Zudem ist diese Altersgruppe nicht nur wesentlich weniger überzeugt von der rechtlichen Situation in Deutschland als ältere Gruppen – nur die Hälfte der Jungen (50 Prozent) befürwortet den Status quo, jeder Dritte (32 Prozent) lehnt ihn ab -, sondern hält Prostitution auch besonders häufig für verwerflich. Denn während in der Gesamtbevölkerung die Mehrheit (51 Prozent) es moralisch grundsätzlich für akzeptabel hält, eine Prostituierte aufzusuchen, sind die 18- bis 24-Jährigen tendenziell anderer Meinung. Von ihnen halten den Besuch einer Prostituierten 43 Prozent für moralisch inakzeptabel, nur jeder Dritte (35 Prozent) findet ihn Ok.

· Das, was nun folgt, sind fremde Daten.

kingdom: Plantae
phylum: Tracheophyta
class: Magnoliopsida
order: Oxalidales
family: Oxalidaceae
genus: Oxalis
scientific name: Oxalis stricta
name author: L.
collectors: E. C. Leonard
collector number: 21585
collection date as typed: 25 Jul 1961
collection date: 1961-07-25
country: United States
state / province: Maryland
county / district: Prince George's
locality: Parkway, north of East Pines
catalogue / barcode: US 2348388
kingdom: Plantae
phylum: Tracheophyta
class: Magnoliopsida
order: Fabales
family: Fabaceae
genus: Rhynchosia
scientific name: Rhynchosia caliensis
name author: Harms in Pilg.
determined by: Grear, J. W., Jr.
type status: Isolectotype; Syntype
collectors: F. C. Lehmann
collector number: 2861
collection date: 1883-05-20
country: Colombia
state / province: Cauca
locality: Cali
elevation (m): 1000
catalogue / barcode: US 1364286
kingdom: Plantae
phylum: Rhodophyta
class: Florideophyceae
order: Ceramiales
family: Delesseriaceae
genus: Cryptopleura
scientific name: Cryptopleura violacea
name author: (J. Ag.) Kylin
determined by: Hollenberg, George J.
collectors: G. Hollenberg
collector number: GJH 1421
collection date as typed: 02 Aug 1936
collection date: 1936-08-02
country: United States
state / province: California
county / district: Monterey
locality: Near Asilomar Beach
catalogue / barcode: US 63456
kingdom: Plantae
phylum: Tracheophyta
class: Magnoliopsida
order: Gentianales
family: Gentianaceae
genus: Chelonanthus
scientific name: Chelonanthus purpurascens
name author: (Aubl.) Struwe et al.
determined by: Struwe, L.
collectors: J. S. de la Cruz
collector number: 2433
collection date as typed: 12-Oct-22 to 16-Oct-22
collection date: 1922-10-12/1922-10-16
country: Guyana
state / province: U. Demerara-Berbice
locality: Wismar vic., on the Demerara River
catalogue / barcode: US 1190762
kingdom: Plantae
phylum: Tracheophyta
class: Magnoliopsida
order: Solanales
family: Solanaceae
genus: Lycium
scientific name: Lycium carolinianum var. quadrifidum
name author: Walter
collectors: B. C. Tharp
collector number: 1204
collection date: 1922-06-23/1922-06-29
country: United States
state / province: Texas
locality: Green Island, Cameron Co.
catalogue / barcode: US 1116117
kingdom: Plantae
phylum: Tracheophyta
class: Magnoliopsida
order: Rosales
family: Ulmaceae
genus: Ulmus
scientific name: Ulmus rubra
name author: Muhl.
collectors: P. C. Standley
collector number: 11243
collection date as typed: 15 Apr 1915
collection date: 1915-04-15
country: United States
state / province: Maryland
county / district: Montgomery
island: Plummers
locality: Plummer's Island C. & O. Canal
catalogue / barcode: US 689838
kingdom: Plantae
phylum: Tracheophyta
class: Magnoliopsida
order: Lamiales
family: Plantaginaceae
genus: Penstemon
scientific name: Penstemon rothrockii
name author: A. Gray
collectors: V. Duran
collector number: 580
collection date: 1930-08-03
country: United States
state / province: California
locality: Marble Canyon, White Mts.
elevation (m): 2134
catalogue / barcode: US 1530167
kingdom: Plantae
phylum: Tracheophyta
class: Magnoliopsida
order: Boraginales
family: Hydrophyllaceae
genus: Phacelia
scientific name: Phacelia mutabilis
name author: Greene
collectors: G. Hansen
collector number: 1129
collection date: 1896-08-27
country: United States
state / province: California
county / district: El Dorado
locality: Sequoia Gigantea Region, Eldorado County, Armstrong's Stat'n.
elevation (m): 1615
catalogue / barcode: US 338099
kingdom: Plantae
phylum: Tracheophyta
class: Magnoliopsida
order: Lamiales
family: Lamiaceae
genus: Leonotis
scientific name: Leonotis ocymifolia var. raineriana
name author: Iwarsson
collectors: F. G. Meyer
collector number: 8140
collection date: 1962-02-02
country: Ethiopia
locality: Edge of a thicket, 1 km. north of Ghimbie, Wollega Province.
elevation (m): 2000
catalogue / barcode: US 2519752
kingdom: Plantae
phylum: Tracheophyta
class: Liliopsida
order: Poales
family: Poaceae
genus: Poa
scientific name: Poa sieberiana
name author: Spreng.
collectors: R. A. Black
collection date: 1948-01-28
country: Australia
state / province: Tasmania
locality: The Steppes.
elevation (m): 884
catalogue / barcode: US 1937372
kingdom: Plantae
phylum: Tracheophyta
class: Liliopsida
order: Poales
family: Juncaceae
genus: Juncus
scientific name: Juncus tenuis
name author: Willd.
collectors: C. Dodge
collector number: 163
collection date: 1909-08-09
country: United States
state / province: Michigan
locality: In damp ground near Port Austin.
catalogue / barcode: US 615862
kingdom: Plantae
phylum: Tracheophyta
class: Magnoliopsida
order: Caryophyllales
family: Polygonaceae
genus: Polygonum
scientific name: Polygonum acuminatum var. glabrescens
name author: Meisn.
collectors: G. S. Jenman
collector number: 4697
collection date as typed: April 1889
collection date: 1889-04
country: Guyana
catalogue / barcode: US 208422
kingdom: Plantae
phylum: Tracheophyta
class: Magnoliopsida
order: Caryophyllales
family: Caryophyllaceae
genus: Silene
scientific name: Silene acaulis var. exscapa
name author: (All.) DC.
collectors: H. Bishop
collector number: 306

Übrigens: In Großbritannien, wo eine ähnliche Umfrage durchgeführt wurde, haben nach eigenen Angaben nur halb so viele Männer für Sex bezahlt wie in Deutschland. Doch auch dort sind Männer und Frauen eher für eine legale und entkriminalisierte Prostitution.

Auf Basis des YouGov Omnibus wurden 1294 Personen im Zeitraum vom 14. bis 21. August 2015 repräsentativ befragt.